The piping down of younger material from higher stratigraphic levels also poses a general problem for paleoceanographic studies in the Arctic Ocean. Because of the ubiquitous occurrence of authigenic calcite, the few foraminifera without visible overgrowth would be preferentially selected when tests are picked out under the microscope. As a result, we would expect a strong bias towards foraminifera actually originating from a stratigraphically much higher position.

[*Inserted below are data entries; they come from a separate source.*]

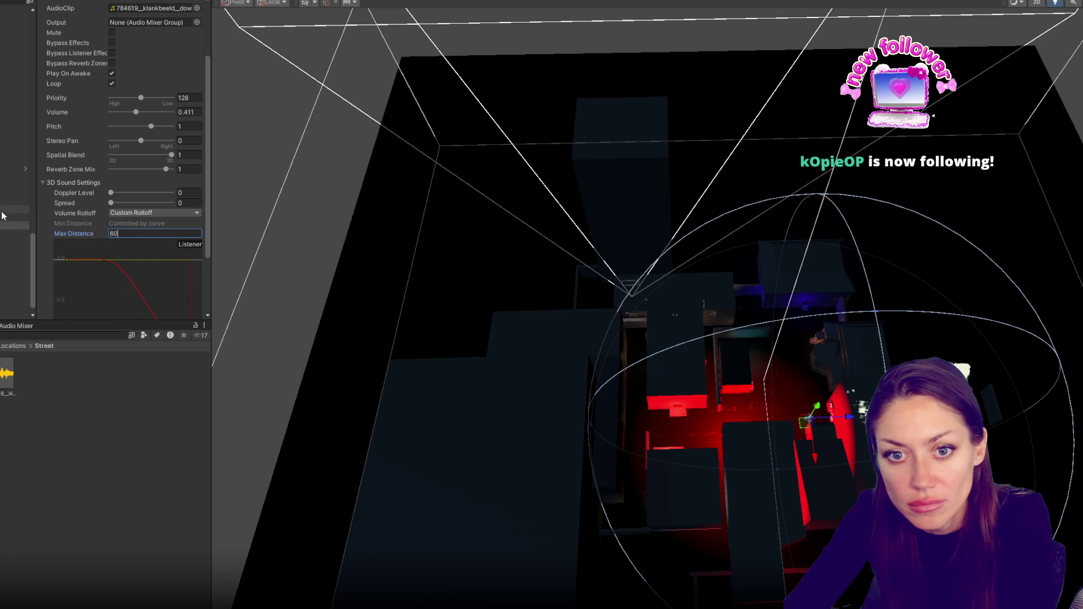
left_click(15, 209)
double_click(113, 233)
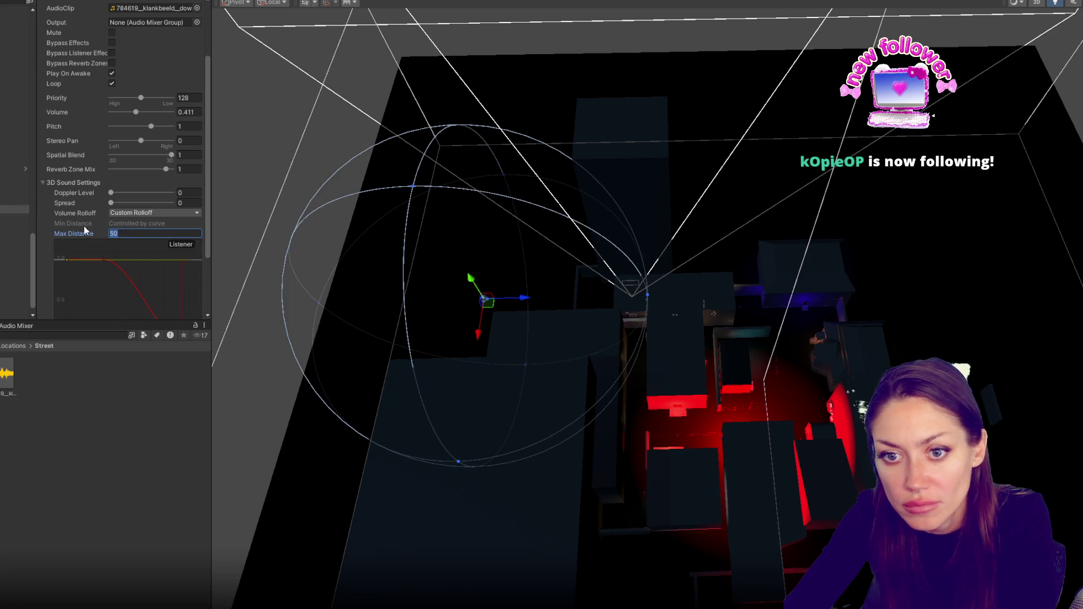
type("60")
mouse_move(477, 334)
left_mouse_down()
mouse_move(461, 351)
mouse_move(491, 327)
mouse_move(533, 330)
left_mouse_up()
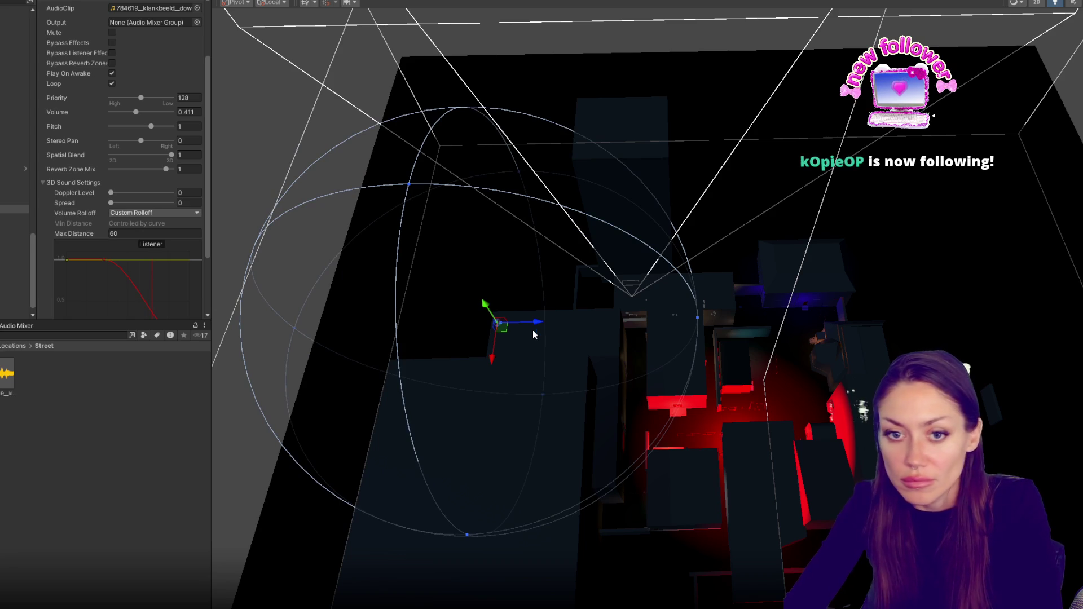
left_click(1, 194)
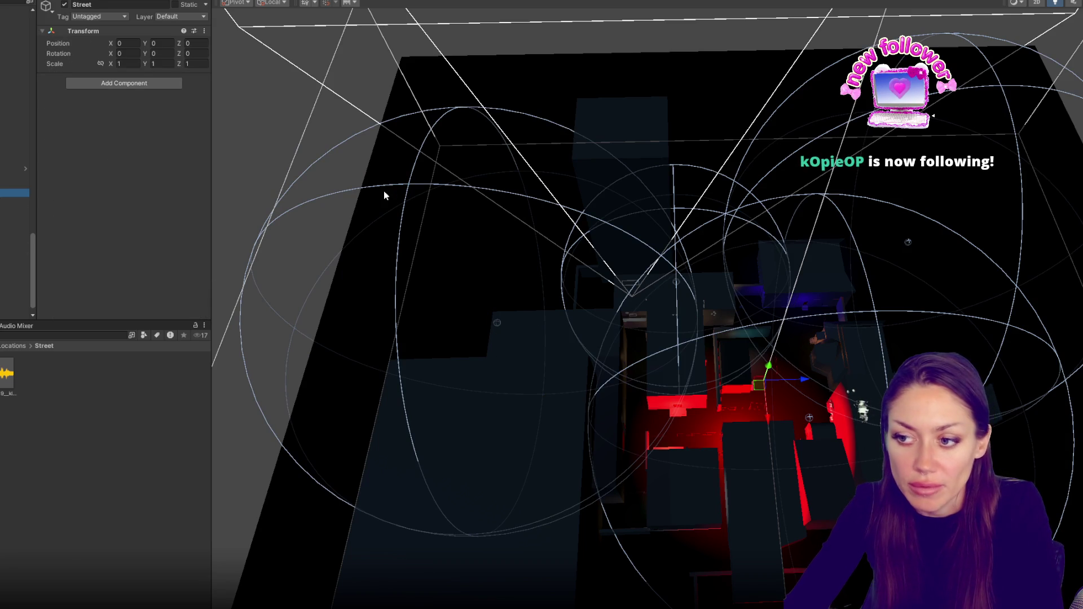
- Open the Main scene's folder and inspect CONTROLS' scripts in a widened Inspector
left_click_drag(212, 185, 78, 198)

Because of the usually low color contrast to ambient sediment, Zoophycos spreiten, and other trace fossils are often overlooked in core descriptions. The most efficient way to assess the extent of bioturbation and trace fossils in marine sediments is through radiographs. We therefore strongly recommend that radiographs are routinely made from all sediment cores used for paleoceanographic purposes and that the radiographs are evaluated for the presence of deep-reaching burrows such as Zoophycos.

To summarize, authigenic calcite causes large age offsets in Arctic Ocean chronostratigraphies based on radiocarbon dating. In order to assess the true size of these offsets, deep-reaching bioturbation must be taken into consideration.